Communication deficits
Even before they acquire language, some children with ASD show deficits in communication.
Babbling is less frequent in infants with ASD and conveys less information.
Language deficits.
Echolalia: the child echoes, usually with remarkable fidelity, what he or she has heard another person say.
Pronoun reversal: children refer to themselves as ‘he’, ‘she’, or ‘you’.
Repetitive and ritualistic acts
Children with ASD can become extremely upset over changes in their daily routines and surroundings.
An obsessional quality may pervade the behavior of children with ASD.
Children with ASD are likely to perform a limited number of behaviors and are less likely to explore new surroundings.
Children with ASD may display stereotypical behavior.
Some children with ASD can become preoccupied with and form strong attachments to simple inanimate objects and more complex mechanical objects.
Comorbidity and ASD
Many children with ASD score below 70 on standardized intelligence tests, which can make it difficult to distinguish between ASD and intellectual disability.
Differences:
ASD is comorbid with learning disorders.
ASD is also comorbid with anxiety.
Prevalence of autism spectrum disorder
ASD begins in early childhood and can be evident in the first months of life.
More body than girls.
Diagnosis is stable
Prognosis for autism spectrum disorder
Children with higher Iqs who learn to speak before age 6 have the best outcomes, and few of these function fairly well in adulthood.

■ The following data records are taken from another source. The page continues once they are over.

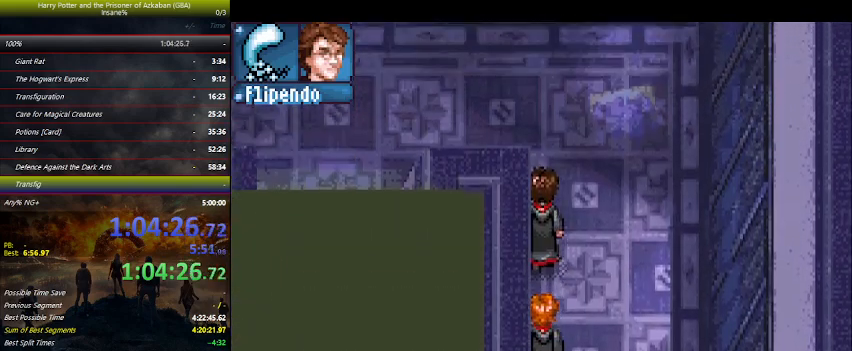
{"keys": ["left", "up"], "events": [[467, "left", "down"]]}
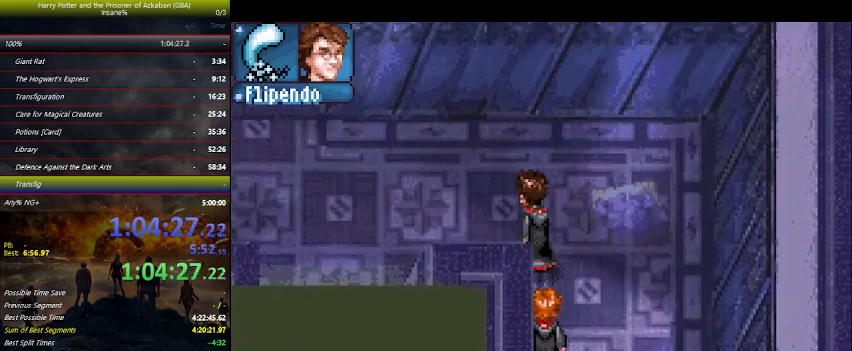
{"keys": ["left", "up"], "events": []}
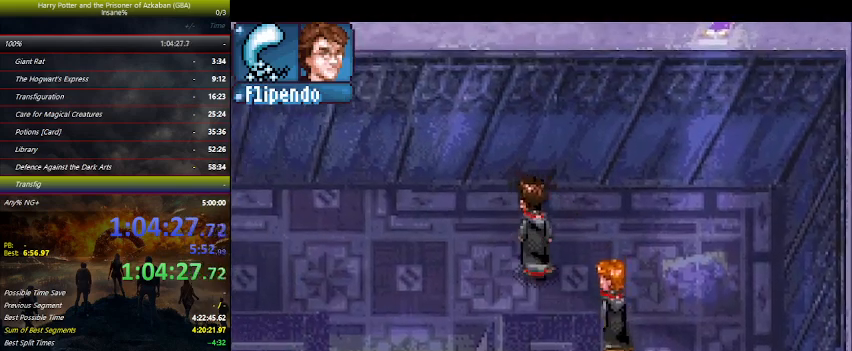
{"keys": ["left"], "events": [[400, "up", "up"]]}
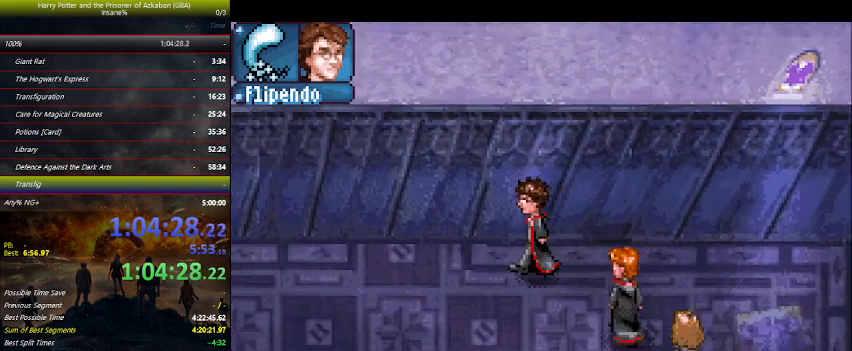
{"keys": ["left"], "events": []}
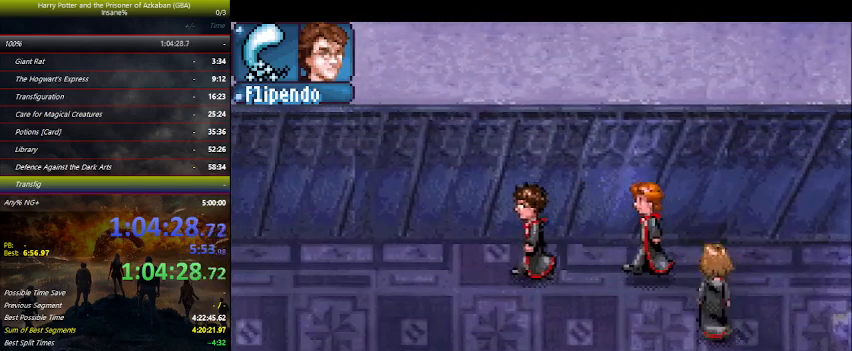
{"keys": ["left"], "events": []}
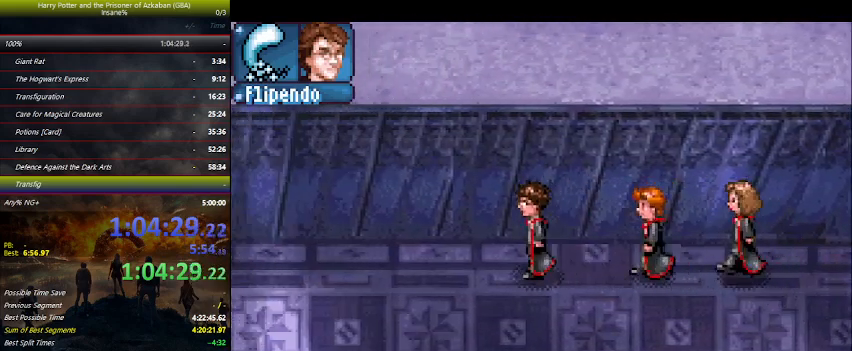
{"keys": ["left"], "events": []}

Etiology of autism spectrum disorder
Genetic factors
A genetic component with heritability estimates of around 0.8.
ASD is linked genetically to a broader spectrum of deficits in communication and social interaction.
Neurobiological factors
The brains of adults and children with ASD are larger.
Neurons might not being pruned correctly.
Overgrown areas are the frontal, temporal, and cerebellar, which have been linked to language, social, and emotional functions.
Treatment of autism spectrum disorder
The most promising efforts at treatment of ASD are psychological.
Treatments are usually aimed at reducing unusual behavior and improving their communication and social skills
In most cases, the earlier the intervention begins, the better the outcome.
Behavioral treatment
Operant conditioning.
Education provided by parents is beneficial.
This is a summary of Abnormal Psychology by Kring, Davison, Neale & Johnson. This summary focuses on clincal psychology and mental health. Discussed are etliolgies of disorders and treatments.